The most pressing issue is whether these obstacles will result in delays in approvals for the products. Certainly, the novelty of the products could be a drawback during the approval process because of the relative lack of experience and scientific expertise at the FDA in reviewing cancer vaccines. Potentially, there could also be a higher level of scrutiny for therapeutic cancer vaccines, which act by less well-studied mechanisms than those of anticancer mAbs and NCEs. Similar factors might also hinder approvals in the European Union and Japan.

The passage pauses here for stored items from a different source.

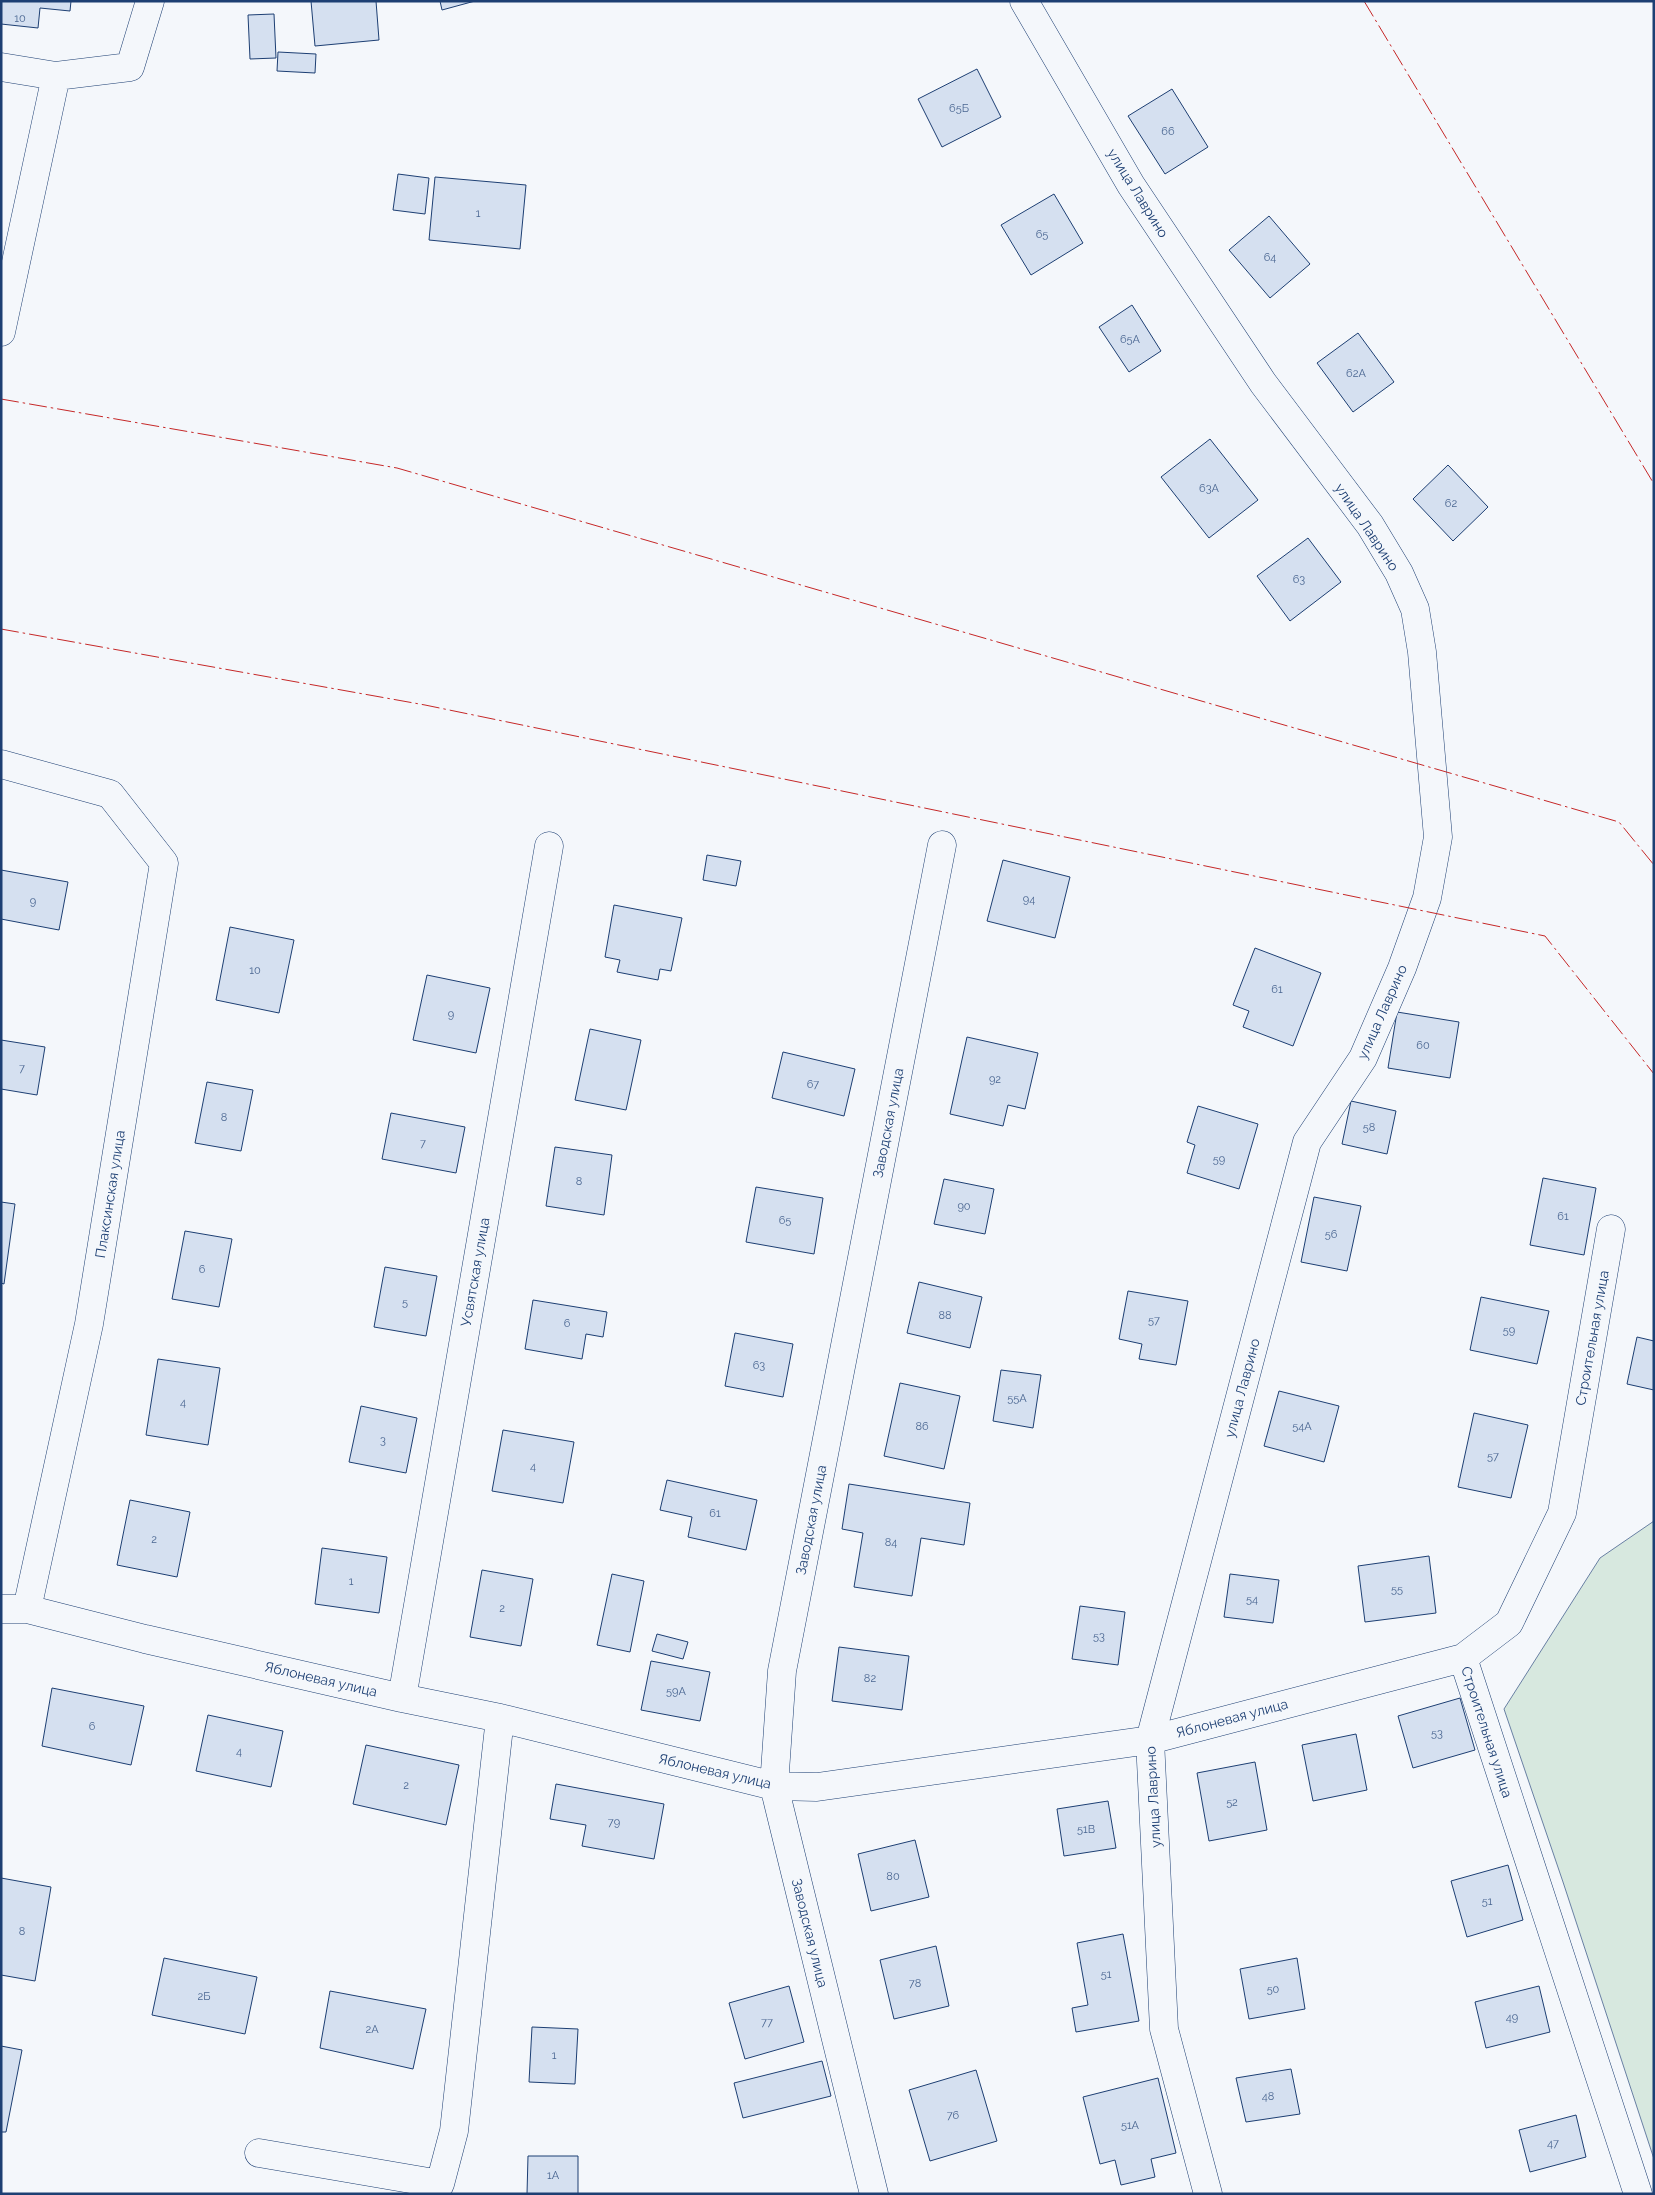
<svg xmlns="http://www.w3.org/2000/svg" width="1655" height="2195" viewBox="0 0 1655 2195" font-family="Raleway,sans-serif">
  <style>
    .green { fill: #d7e8df; stroke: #687fa3 }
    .building { fill: #d5e0f0; stroke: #1d3f73 }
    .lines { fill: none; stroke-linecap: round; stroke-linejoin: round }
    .minor-casing { stroke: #1d3f73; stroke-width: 29 }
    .minor { stroke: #f4f7fb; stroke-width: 28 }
    .power { stroke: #c62828; stroke-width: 1; stroke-dasharray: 18 4 2.5 4; stroke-linecap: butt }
    .labels { text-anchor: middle; stroke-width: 4; stroke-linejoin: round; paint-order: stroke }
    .number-label { font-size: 11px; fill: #4b6792 }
    .street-label { font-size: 14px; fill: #1d3f73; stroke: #f4f7fb }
  </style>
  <rect width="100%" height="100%" fill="#f4f7fb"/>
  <!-- green -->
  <path class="green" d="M1654 1521V2159L1563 1882 1504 1709 1600 1558Z"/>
  <!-- building -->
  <path class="building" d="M1 1H71L70 11 40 8 38 28 1 24Z
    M311 1H376L379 40 315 46Z
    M440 1H475L442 10Z
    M274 14 276 58 250 59 248 15Z
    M278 52 316 54 315 73 277 71Z
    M977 69 1001 117 942 147 918 99Z
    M1172 89 1208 147 1165 174 1128 116Z
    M398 174 429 178 425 214 393 210Z
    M435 177 526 185 520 249 429 240Z
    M1054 194 1083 243 1031 275 1001 225Z
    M1269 216 1310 264 1270 298 1229 250Z
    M1132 305 1161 351 1129 372 1099 327Z
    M1358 333 1394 382 1353 412 1317 363Z
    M1210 439 1258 500 1209 538 1161 477Z
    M1448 465 1488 507 1453 541 1413 499Z
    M1308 538 1341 582 1290 621 1257 576Z
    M707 855 741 861 736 886 703 880Z
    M1003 860 1070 877 1055 938 987 921Z
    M1 870 68 882 59 930 1 919Z
    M614 905 682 918 671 971 660 969 658 980 617 972 620 960 605 957Z
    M230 927 294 940 279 1013 216 1000Z
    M1255 948 1321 973 1293 1046 1243 1027 1249 1011 1233 1005Z
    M427 975 490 988 476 1053 413 1040Z
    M1397 1012 1459 1022 1450 1078 1388 1068Z
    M590 1029 641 1040 626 1110 575 1100Z
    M967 1037 1038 1053 1025 1109 1008 1105 1003 1126 950 1114Z
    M1 1040 45 1047 37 1095 1 1089Z
    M783 1052 855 1069 844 1116 772 1098Z
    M207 1082 253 1090 241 1151 195 1143Z
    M1351 1101 1396 1111 1387 1154 1342 1144Z
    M1198 1106 1258 1124 1239 1189 1187 1173 1195 1145 1187 1142Z
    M391 1113 465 1127 456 1173 382 1159Z
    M555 1147 612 1155 604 1215 546 1206Z
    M1543 1178 1596 1188 1584 1255 1530 1245Z
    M944 1179 994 1189 985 1234 934 1224Z
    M756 1187 823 1198 814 1254 746 1242Z
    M1314 1197 1361 1206 1347 1271 1301 1262Z
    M1 1202 15 1204 4 1284 1 1283Z
    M185 1231 232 1239 219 1307 172 1299Z
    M385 1267 437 1276 426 1336 374 1327Z
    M919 1282 982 1297 970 1348 907 1333Z
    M1128 1291 1188 1301 1176 1365 1139 1359 1142 1344 1119 1339Z
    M1481 1297 1549 1311 1537 1364 1470 1350Z
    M533 1300 607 1312 603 1337 586 1334 582 1359 525 1349Z
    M735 1333 793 1344 783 1397 725 1386Z
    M1637 1337 1654 1341V1390L1627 1384Z
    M158 1359 220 1368 208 1445 146 1435Z
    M1001 1370 1041 1375 1033 1428 993 1421Z
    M900 1383 960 1396 944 1469 884 1456Z
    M1279 1391 1339 1406 1324 1462 1264 1446Z
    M361 1406 417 1418 406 1473 349 1462Z
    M1474 1413 1528 1425 1511 1498 1458 1487Z
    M503 1430 574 1442 563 1503 492 1491Z
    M667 1480 757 1500 746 1550 688 1537 692 1517 660 1510Z
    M849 1484 970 1503 964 1545 921 1538 912 1596 854 1587 863 1533 842 1529Z
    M130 1500 190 1512 177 1577 117 1565Z
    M322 1548 387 1557 379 1613 315 1604Z
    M1429 1556 1436 1613 1365 1622 1358 1566Z
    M482 1570 533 1579 521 1646 470 1637Z
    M612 1574 644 1581 630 1652 597 1645Z
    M1230 1574 1279 1580 1273 1623 1224 1617Z
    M1080 1606 1125 1612 1118 1665 1072 1659Z
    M657 1634 688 1642 683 1659 652 1651Z
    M839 1647 909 1656 902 1710 832 1701Z
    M651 1661 710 1672 700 1721 641 1710Z
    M52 1688 144 1706 131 1765 42 1746Z
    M1460 1698 1475 1750 1413 1768 1398 1716Z
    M208 1715 283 1731 271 1787 196 1771Z
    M1356 1734 1367 1790 1313 1801 1302 1745Z
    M366 1745 459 1765 446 1825 353 1804Z
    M1255 1762 1267 1830 1209 1841 1197 1773Z
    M556 1784 664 1804 654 1859 582 1846 586 1825 550 1819Z
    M1108 1801 1116 1848 1064 1856 1057 1809Z
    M915 1840 929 1897 871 1911 858 1854Z
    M1508 1865 1523 1920 1467 1937 1451 1881Z
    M1 1878 51 1887 35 1981 1 1975Z
    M1123 1934 1139 2021 1076 2032 1072 2008 1088 2005 1077 1943Z
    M936 1946 949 2006 894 2019 880 1960Z
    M164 1958 257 1977 245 2034 152 2015Z
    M1297 1958 1305 2009 1249 2019 1240 1969Z
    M789 1986 804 2042 745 2059 729 2003Z
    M1539 1986 1550 2032 1486 2048 1475 2002Z
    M330 1991 426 2009 413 2069 320 2048Z
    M532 2027 578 2029 575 2084 529 2082Z
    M1 2046 22 2050 6 2132H1Z
    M822 2061 831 2096 743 2118 734 2083Z
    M1291 2069 1300 2114 1246 2122 1236 2078Z
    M976 2070 997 2141 930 2161 909 2090Z
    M1158 2078 1176 2153 1151 2159 1155 2177 1121 2185 1115 2160 1100 2164 1083 2097Z
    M1576 2115 1586 2157 1530 2172 1519 2130Z
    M528 2156H578V2194H527Z"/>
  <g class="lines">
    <defs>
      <path id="minor" d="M1024 1 1131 185 1263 383 1370 525 1399 573 1415 609 1422 652 1438 837 1427 898 1402 968 1363 1058 1307 1142 1150 1740 1164 2029 1208 2194
        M1 67 56 76
        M1 332 56 76 130 67 150 1
        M1 764 110 794 164 863 89 1324 27 1609
        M1611 1229 1562 1513 1509 1623 1463 1658 1638 2194
        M1 1609H27L145 1639 402 1698 500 1718 774 1786 817 1787 1150 1740 1463 1658
        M402 1698 549 846
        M259 2153 440 2184 454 2131 500 1718
        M874 2194 774 1786 782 1671 942 845"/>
    </defs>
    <!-- minor casing -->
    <use href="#minor" class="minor-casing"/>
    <!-- minor -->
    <use href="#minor" class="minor"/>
    <!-- power -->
    <path class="power" d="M1364 1 1654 484
      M1 399 397 468 1619 822 1654 865
      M1 629 425 705 1545 936 1654 1074"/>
  </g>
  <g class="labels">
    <!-- number labels -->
    <g class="number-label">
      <text x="20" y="22">10</text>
      <text x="959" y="112">65Б</text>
      <text x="1168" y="135">66</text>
      <text x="478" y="217">1</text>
      <text x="1042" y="238">65</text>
      <text x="1270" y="261">64</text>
      <text x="1130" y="343">65А</text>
      <text x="1356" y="377">62А</text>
      <text x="1209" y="492">63А</text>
      <text x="1451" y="507">62</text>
      <text x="1299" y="583">63</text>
      <text x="1029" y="903">94</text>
      <text x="33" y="905">9</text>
      <text x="255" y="974">10</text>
      <text x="1277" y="993">61</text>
      <text x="451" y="1018">9</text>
      <text x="1423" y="1049">60</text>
      <text x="22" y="1072">7</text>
      <text x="995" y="1083">92</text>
      <text x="813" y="1088">67</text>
      <text x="224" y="1121">8</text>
      <text x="1369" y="1131">58</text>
      <text x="423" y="1147">7</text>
      <text x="1219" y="1163">59</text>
      <text x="579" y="1185">8</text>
      <text x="964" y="1210">90</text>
      <text x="1563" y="1220">61</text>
      <text x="785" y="1224">65</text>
      <text x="1331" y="1238">56</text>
      <text x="202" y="1273">6</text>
      <text x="405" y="1306">5</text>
      <text x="945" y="1319">88</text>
      <text x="1154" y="1324">57</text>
      <text x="567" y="1327">6</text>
      <text x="1509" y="1334">59</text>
      <text x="759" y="1369">63</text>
      <text x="1017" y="1402">55А</text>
      <text x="183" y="1406">4</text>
      <text x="922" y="1430">86</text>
      <text x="1302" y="1430">54А</text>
      <text x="383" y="1444">3</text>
      <text x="1493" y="1460">57</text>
      <text x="533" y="1470">4</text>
      <text x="715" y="1517">61</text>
      <text x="154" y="1543">2</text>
      <text x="891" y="1546">84</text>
      <text x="351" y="1585">1</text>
      <text x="1397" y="1593">55</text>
      <text x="1252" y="1603">54</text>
      <text x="502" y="1612">2</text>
      <text x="1099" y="1640">53</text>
      <text x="870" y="1682">82</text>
      <text x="676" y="1695">59А</text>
      <text x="92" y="1730">6</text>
      <text x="1437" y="1737">53</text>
      <text x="239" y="1755">4</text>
      <text x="406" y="1789">2</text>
      <text x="1232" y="1806">52</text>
      <text x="614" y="1826">79</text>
      <text x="1086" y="1833">51В</text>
      <text x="893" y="1880">80</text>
      <text x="1487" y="1905">51</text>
      <text x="22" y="1935">8</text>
      <text x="1106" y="1978">51</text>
      <text x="915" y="1987">78</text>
      <text x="1273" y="1993">50</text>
      <text x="204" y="2000">2Б</text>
      <text x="1512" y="2021">49</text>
      <text x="767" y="2026">77</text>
      <text x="372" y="2033">2А</text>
      <text x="554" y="2059">1</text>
      <text x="1268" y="2100">48</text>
      <text x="953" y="2119">76</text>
      <text x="1130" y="2129">51А</text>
      <text x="1553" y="2147">47</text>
      <text x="553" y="2179">1А</text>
    </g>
    <!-- street labels -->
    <g class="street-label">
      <text transform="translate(1138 193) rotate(58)" y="5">улица Лаврино</text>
      <text transform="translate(1367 527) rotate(56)" y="5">улица Лаврино</text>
      <text transform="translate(1382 1012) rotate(-66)" y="5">улица Лаврино</text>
      <text transform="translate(888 1123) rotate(-79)" y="5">Заводская улица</text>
      <text transform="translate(110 1194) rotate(-81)" y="5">Плаксинская улица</text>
      <text transform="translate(475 1272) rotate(-80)" y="5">Усвятская улица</text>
      <text transform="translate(1592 1338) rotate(-80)" y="5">Строительная улица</text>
      <text transform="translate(1242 1388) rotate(-75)" y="5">улица Лаврино</text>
      <text transform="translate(811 1520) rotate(-79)" y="5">Заводская улица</text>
      <text transform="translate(321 1679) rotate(13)" y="5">Яблоневая улица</text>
      <text transform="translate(1232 1718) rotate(-15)" y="5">Яблоневая улица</text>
      <text transform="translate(1487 1732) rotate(72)" y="5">Строительная улица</text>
      <text transform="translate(715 1771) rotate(13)" y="5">Яблоневая улица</text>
      <text transform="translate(1153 1797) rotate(-93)" y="5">улица Лаврино</text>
      <text transform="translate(810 1933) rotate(76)" y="5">Заводская улица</text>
    </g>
  </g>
  <!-- border -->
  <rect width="1655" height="2195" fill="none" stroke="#1d3f73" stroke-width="5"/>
</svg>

In the United States, companies can speed the process of clinical development by using the FDA's Fast Track program (legislated as part of the FDA Modernization Act of 1997), designed for therapeutics that have the potential to address unmet medical needs and can treat serious and life-threatening diseases. The program provides sponsors with additional avenues for communication with the FDA during the clinical development of a product with a Fast Track designation. Currently, only 2 of the 52 cancer vaccines in development have this designation. In addition, these products might be eligible for priority review, reducing the time until the FDA's first action (the first formal response to the application submitted) on the licensing application to six months or less.

Therapeutic cancer vaccines have the potential to change the standard of care for cancer patients. However, the companies developing these products face a number of obstacles, in part because of the diversity and novelty of the products. The challenge for the future will be to rationally design products based on optimized strategies, target only the most promising candidates emerging from preclinical models, and carefully design clinical studies in relevant patient populations to ensure that cancer vaccines reach the patients that so desperately need them.